Martin Barkner bevond zich elders in het huis. Het was groot en telde minstens drie verdiepingen, voor zover Aneta Djanali kon zien. Het was net een paleis. Waarom zou je dit voor iets anders verlaten, in Spanje? Het was misschien dwangmatig. De hogere klasse moest meerdere huizen tegelijk bezitten, in verschillende landen. In die zin behoorde zij ook tot de hogere klasse. Haar vader had het huis in Ouagadougou en zij woonde in het huis in Lunden. Vroeger had ze ook nog haar flat aan de Kommendantsängen gehad. Dat waren drie woningen.

   ‘Ze waren jeugdvrienden,’ zei Linnea Barkner. ‘Martin en Madeleine.’

   ‘Waar hebben jullie elkaar leren kennen?’ vroeg Halders.

   ‘Hoe bedoelt u?’ vroeg Stig Barkner.

   ‘Waar hebben de gezinnen elkaar voor het eerst ontmoet?’

   ‘Dat was… dat was toch in Spanje?’ Hij keek zijn vrouw aan. ‘Dat was toch in Nueva?’

   Ze knikte.

   ‘Nueva? Waar ligt dat?’ vroeg Halders.
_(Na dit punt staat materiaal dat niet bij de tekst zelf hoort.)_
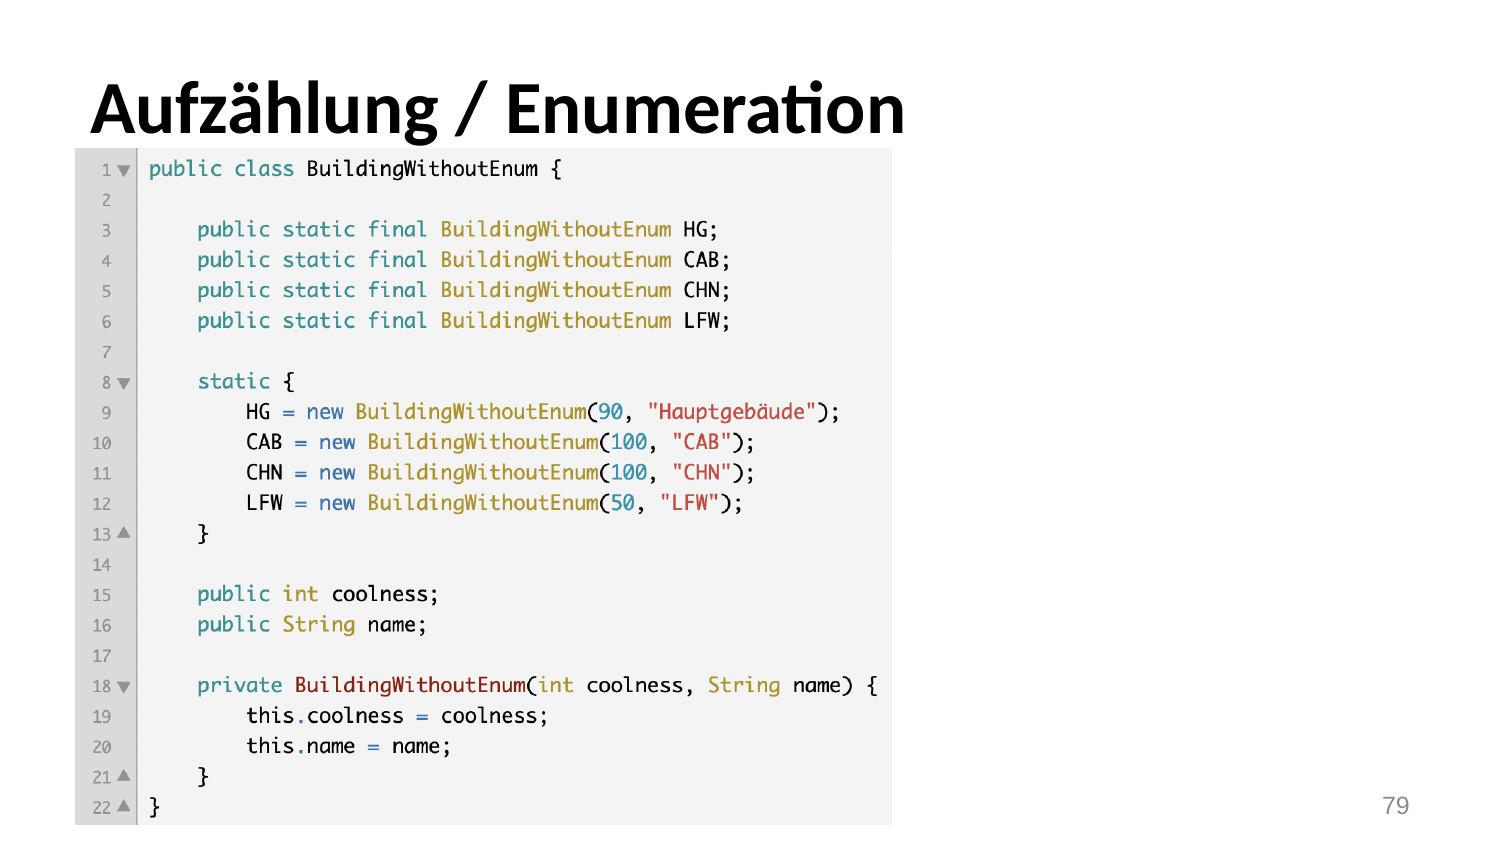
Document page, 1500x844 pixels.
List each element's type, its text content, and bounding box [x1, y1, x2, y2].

picture [74, 148, 892, 825]
title Aufzählung / Enumeration [75, 33, 1425, 175]
slide_number 79 [1074, 782, 1425, 827]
   ‘Nueva Andalucía,’ zei Linnea Barkner. ‘Daar hebben we een huis. En de familie Holst ook.’

   ‘Nueva Andalucía?’

   ‘Ja. Aan de Costa del Sol.’

   Halders knikte. Hij wist waar het was. Hij herkende de naam. Hij was er nooit geweest, maar met een chef als Winter kon je hoe dan ook niet om de Costa del Sol heen. En nu was de Costa del Sol naar Göteborg gekomen.

   ‘Woonden jullie dicht bij elkaar?’ vroeg Aneta Djanali.
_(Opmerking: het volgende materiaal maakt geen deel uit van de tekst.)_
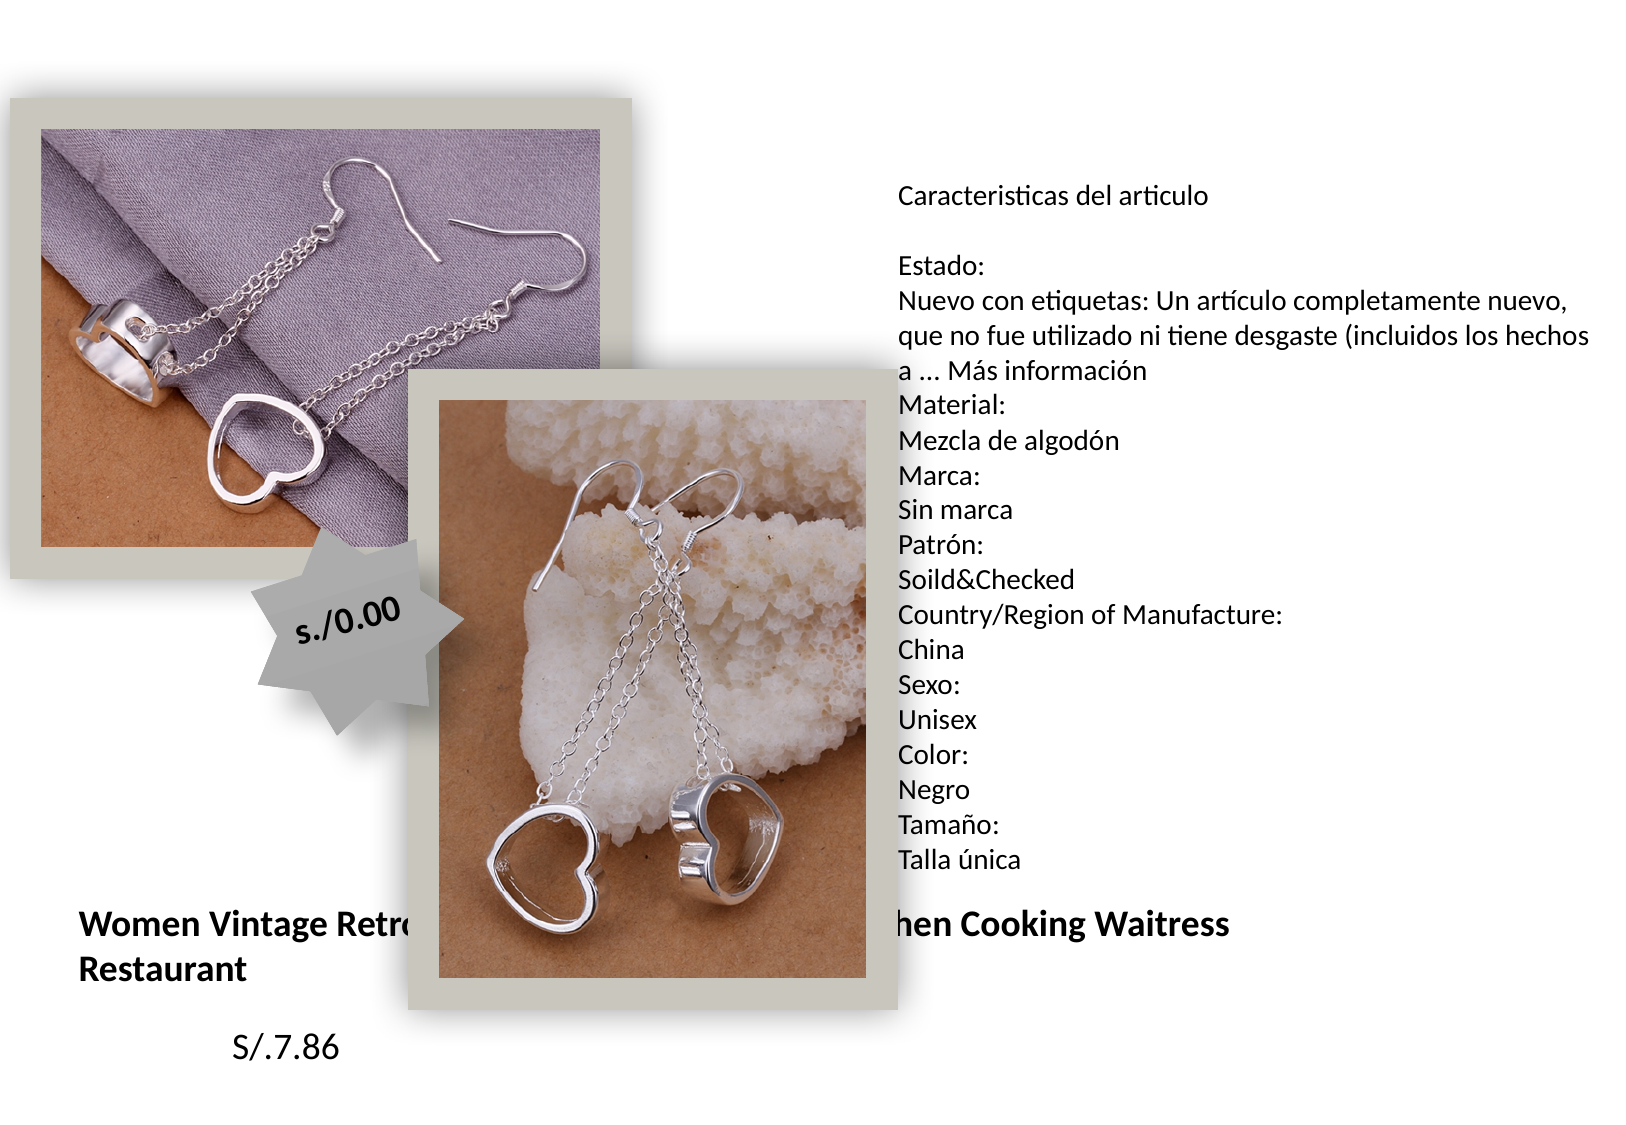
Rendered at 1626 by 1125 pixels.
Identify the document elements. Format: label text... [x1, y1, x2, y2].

picture [41, 129, 867, 979]
text_box Caracteristicas del articulo Estado: Nuevo con etiquetas: Un artículo completamente nuevo, que no fue utilizado ni tiene desgaste (incluidos los hechos a ... Más información Material: Mezcla de algodón Marca: Sin marca Patrón: Soild&Checked Country/Region of Manufacture: China Sexo: Unisex Color: Negro Tamaño: Talla única [883, 168, 1625, 883]
text_box Women Vintage Retro Bowknot Bib Apron Dress Kitchen Cooking Waitress Restaurant [923, 891, 1315, 997]
text_box s./0.00 [272, 571, 422, 663]
text_box Women Vintage Retro Bowknot Bib Apron Dress Kitchen Cooking Waitress Restaurant [63, 891, 382, 997]
text_box [250, 548, 438, 736]
text_box S/.7.86 [217, 1014, 355, 1075]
   ‘Ja… redelijk,’ antwoordde Linnea Barkner. ‘Het is niet zo ver. Het gebied is een stuk groter geworden sinds wij ons huis kochten… en Annica en Peder… maar het centrum, of hoe je het maar moet noemen, is niet zo groot.’

   ‘Iedereen kent iedereen?’ vroeg Halders.

   ‘Dat wil ik nou ook weer niet zeggen. Er zijn veel mensen komen wonen… en sommigen verkopen hun huis na verloop van tijd. Maar natuurlijk, je kent wel veel mensen. Zo gaat dat. Wij behoren immers tot de veteranen. En dat doen… deden… de Holsts ook.’

   ‘U zei “deden”,’ zei Halders. ‘Wonen ze er niet meer?’

   ‘Jawel… maar na wat er is gebeurd… ik weet het niet… ik weet niet wat er nu gaat gebeuren.’

   ‘Hadden jullie vijanden?’ vroeg Halders.

   Het echtpaar Barkner veerde op, allebei, alsof hij hen met iets scherps had gestoken.

   ‘Is dat een rare vraag?’ zei Halders. ‘Was iedereen daar dik bevriend met elkaar?’

   ‘Je ging gewoon niet om met de mensen met wie je niet om wilde gaan,’ antwoordde Stig Barkner. ‘Zo werkt persoonlijke chemie.’

   Halders knikte. Daar wist hij alles van. Persoonlijke chemie betekende dat er mensen waren aan wie je echt een hekel had en dat er mensen waren die je wat minder graag mocht. Je vond je kinderen en Aneta Djanali aardig.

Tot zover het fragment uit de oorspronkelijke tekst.